– Чё надо? – Дверь распахнулась, и чётко обрисованный прожектором наёмник уставился в темноту. На ногах он стоял вполне твёрдо, но Мэл отчётливо видела, как водит из стороны в сторону направленный на неё ствол пистолета-пулемёта. Пару секунд объяснений вояка не понимал, что подопечная хочет пить, потом в голове у него будто что-то щёлкнуло. Явилось узнавание – в стычке эта женщина прикрыла ему спину. Что ж, по крайней мере, он не щупал её взглядом, как его темнокожий напарник. Глаза, не скрытые теперь солнечными очками, оказались бледно-голубыми; наёмник прищурился и проворчал:
– Давай. Только в сторону – никуда.
Голый по пояс пират в красной панаме, шатаясь, как сломанный маятник, отливал прямо на решётку в заборе, поставив рядом дробовик. Мэл только усмехнулась, когда при виде её бандит схватился за оружие раньше, чем застегнул ширинку, бормоча что-то о ведьмах. Демонстративно подняла вверх ладони и свернула к большой железной бочке, что стояла в тени небольшого дерева с резными листьями.

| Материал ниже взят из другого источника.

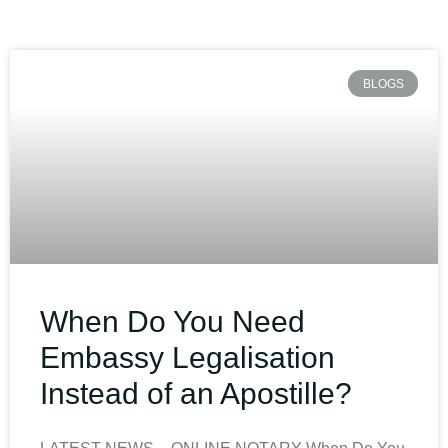
BLOGS
When Do You Need
Embassy Legalisation
Instead of an Apostille?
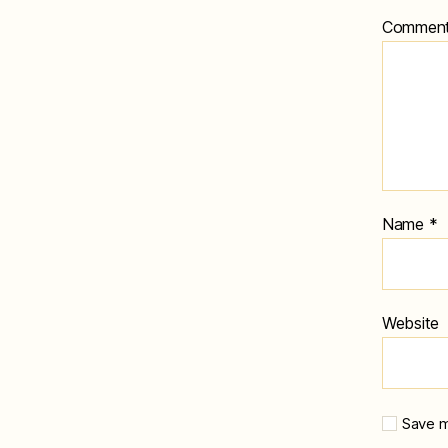
Commen
Name
*
Website
Save m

Вода пахла ржавчиной, но без примеси тухлятины, и оказалась на удивление прохладной. Мэл черпала горсть за горстью и пила жадно, до боли под диафрагмой. По коже ползли тонкие струйки, жжением сигнализируя, сколько там мелких ссадин и царапин. Странно, но мелкие повреждения иногда запоминались сильнее, чем серьёзные травмы. В случае последних нервы спасительно отключались. А вот пальцы с полосками грязи под ногтями, рвущие на тебе одежду, забыть намного сложнее. Этого не стереть, впрочем, как и прикосновений брата, который смывал мерзость произошедшего. Обычной водой, такой же прохладной, будто без телепатии знал, что сейчас важнее заживления кожи.
Мэл медленно обернулась и уставилась на Вааса, который в двух шагах вертел в пальцах её кольцо, развлекаясь тем, что медленно рассекал полусферу голограммы второй рукой. Бледная голова Лэнса вздрагивала и косилась, но голос всё так же бормотал:
– И что он сделал, этот хрен, твой брат? – продолжал он, не глядя прямо, но Мэл чувствовала пристальное внимание, от которого ничто не ускользало. – Подох? Да, они всегда так делают. Бросают, когда больше всего нужны. И кажется – всё, пиздец, но на самом-то, блядь, деле ты всё можешь сам – всё, что захочешь. И нихуя они не нужны…
«Больной вопрос, да?» – подавив колкость, Мэл заставила себя молчать – только бы не дышать слишком шумно. Смолкла запись, погасла голограмма, оставив Вааса разделённым отблесками огня и темнотой. Пятьдесят на пятьдесят, и места для светлого уже не оставалось, что бы там ни было в прошлом.
– А знаешь, я бы даже отдал тебе твою побрякушку. Выполнишь как надо обязанности добычи, а я верну. Как тебе сделка, а? Хоть пользу принесешь, а то как от миноискателя от тебя ни холодно, ни жарко.
«Вот и подтверждение», – Мэл усмехнулась, правда, скорее для того, чтобы не выказать на лице тоскливое нытьё под рёбрами. Все они одинаковы, эти бандиты. Понимают только силу, и даже Ваас подчиняется этому правилу. Иначе сделок не предлагал бы, сделал бы всё без церемоний. Не щурился и кривился бы в ожидании ответа, затягиваясь приторным дурманом только что раскуренного косяка. И не ждал реакции с болезненным любопытством, как повода для издевки или гнева. Сволочь, неужели догадывается: не хочется ей платить за спасение неблагодарностью и болью, ой, как не хочется. Но если придётся…
– Как-то один тип хотел того же. Даже руки распускал. Он подох, а я узнала, что не только мысли читать умею. А кольцо… – Мэл казалось, что вместо слов она выдыхает колючие ледяные осколки. Страх, похоже, уже давно протух, как яд старой змеи, но глухая злость кружила голову, заставляя через силу чеканить слова:
– Кольцо оставь себе. Запись сотрётся, если камень вдавить и повернуть вправо. Сам он – редкий бриллиант.
– Не указывай мне, сука. Мне эти бриллианты… Контрабандой гонят со всего мира.